Two other smaller general improvements: combine multiple `-range' options; allow for omitting ranges.

Portability

We didn't worry about making the programs work with any C compiler; instead, we used GNU C extensions where they were useful. Likewise for GNU make.

We allowed ourselves this luxury because these programs are not historical utilities which people would expect to find on any Unix system. Rather, they are application programs. Perhaps having them work only with other GNU programs will encourage people to switch to GNU programs, or at least become aware of them.

It probably would not be too hard to change the programs to work with other ANSI C compilers. Changing them to work with old C compilers would be more painful. Thus far, the dependency on GCC hasn't proved a serious problem, because GCC runs on so many machines.

It would be dull but straightforward to write Makefiles for the programs which didn't use any of GNU make's special features. As with GCC, though, GNU make is so widely available that we haven't felt it necessary to do so.

The one exception is to this are the dozen or so files in the `lib' and `include' directories which implement the path searching algorithm. Because these files are shared with the TeX, Dvips, and XDvi distributions, they are written to work with old C compilers.

See section Archives, for information on how to obtain GCC and the other programs mentioned.
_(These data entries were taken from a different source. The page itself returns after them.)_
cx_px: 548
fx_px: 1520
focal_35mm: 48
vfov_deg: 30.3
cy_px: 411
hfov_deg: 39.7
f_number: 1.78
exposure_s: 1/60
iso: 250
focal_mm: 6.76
See section `Portability as it applies to GNU' in GNU Coding Standards, for more discussion of the portability of GNU programs in general.

Implementation

This section describes some of the conventions we used in the organization of the source code. See section `Top' in GNU Coding Standards, for the general GNU conventions.

In our sources, `.c' files include `config.h' first, which in turn includes `global.h', which includes `types.h' and other header files which define ubiquitous identifiers.
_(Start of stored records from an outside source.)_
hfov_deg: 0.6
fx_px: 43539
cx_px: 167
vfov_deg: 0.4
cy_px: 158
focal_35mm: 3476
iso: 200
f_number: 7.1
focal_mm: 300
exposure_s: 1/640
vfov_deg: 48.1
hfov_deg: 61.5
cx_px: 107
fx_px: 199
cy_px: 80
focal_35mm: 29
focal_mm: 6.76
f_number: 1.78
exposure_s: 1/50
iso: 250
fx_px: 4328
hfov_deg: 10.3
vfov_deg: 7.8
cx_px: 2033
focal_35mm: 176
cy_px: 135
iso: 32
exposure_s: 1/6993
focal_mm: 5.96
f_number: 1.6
`.h' files, on the other hand, do not include `config.h'. They only include whatever headers are needed to define what they themselves use--typically including but not limited to `types.h'.

All `.h' files are protected with #ifndef unique-symbol.
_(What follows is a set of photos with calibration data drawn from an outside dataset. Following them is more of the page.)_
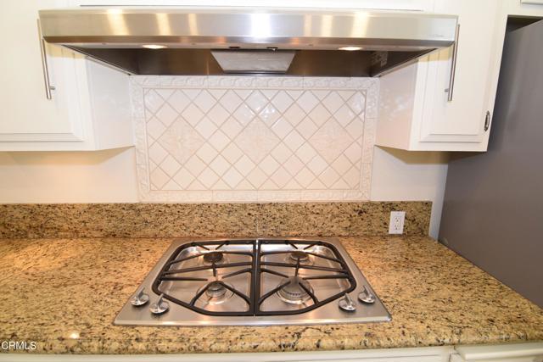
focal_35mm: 16
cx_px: 272
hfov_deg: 95.0
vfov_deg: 72.1
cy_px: 181
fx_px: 249
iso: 800
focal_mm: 11
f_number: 5
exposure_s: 1/100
The upshot of these conventions is that headers can be included in any order, as many times as necessary. In a `.c' file, only those headers which define symbols needed in the C source need be included, without worrying that some headers depend on others. (ANSI C defines its headers to follow these same rules.)

Virtually all `.c' files--the only exceptions are (sometimes) `main.c' and some library files--have a corresponding `.h' file, which defines all the public symbols (e.g., non-static routines and types). in the `.h' file are intended to explain the external interface; comments in the `.c' file assume you already know what's in the `.h' file, to avoid having the same information in two places, and try to explain only implementation details.

Therefore, a `.c' file should always include its corresponding `.h' file, to ensure consistency between the definitions and the declarations. GCC 2's `-Wmissing-prototypes' option can be used to check this.

The main program is always in a file named `main.c'. Typically it loops through all the characters in the input font, doing something with them. Parsing arguments is also done in `main.c', in a function named read_command_line, using getopt. See section Command-line options, for more information on option parsing.

The `configure' script used to determine system dependencies is generated by GNU Autoconf from `configure.in'. When `configure' runs, it creates `include/c-auto.h' from `include/c-auto.h.in' to record what it discovers. `config.h' includes this file.

We access members of most structure types via macros instead of with . or -> directly. We pass and return whole structures without hesitation; this has not resulted in any noticeable performance loss. When we use pointers to structures, it's almost always because we need a distinguishable value (i.e., NULL).

When a function has no side effects (e.g., assignments to global variables), and does not examine any values except its arguments (e.g. if a pointer is passed, it does not examine the data pointed to), we declare it const. (This is a GNU C extension.)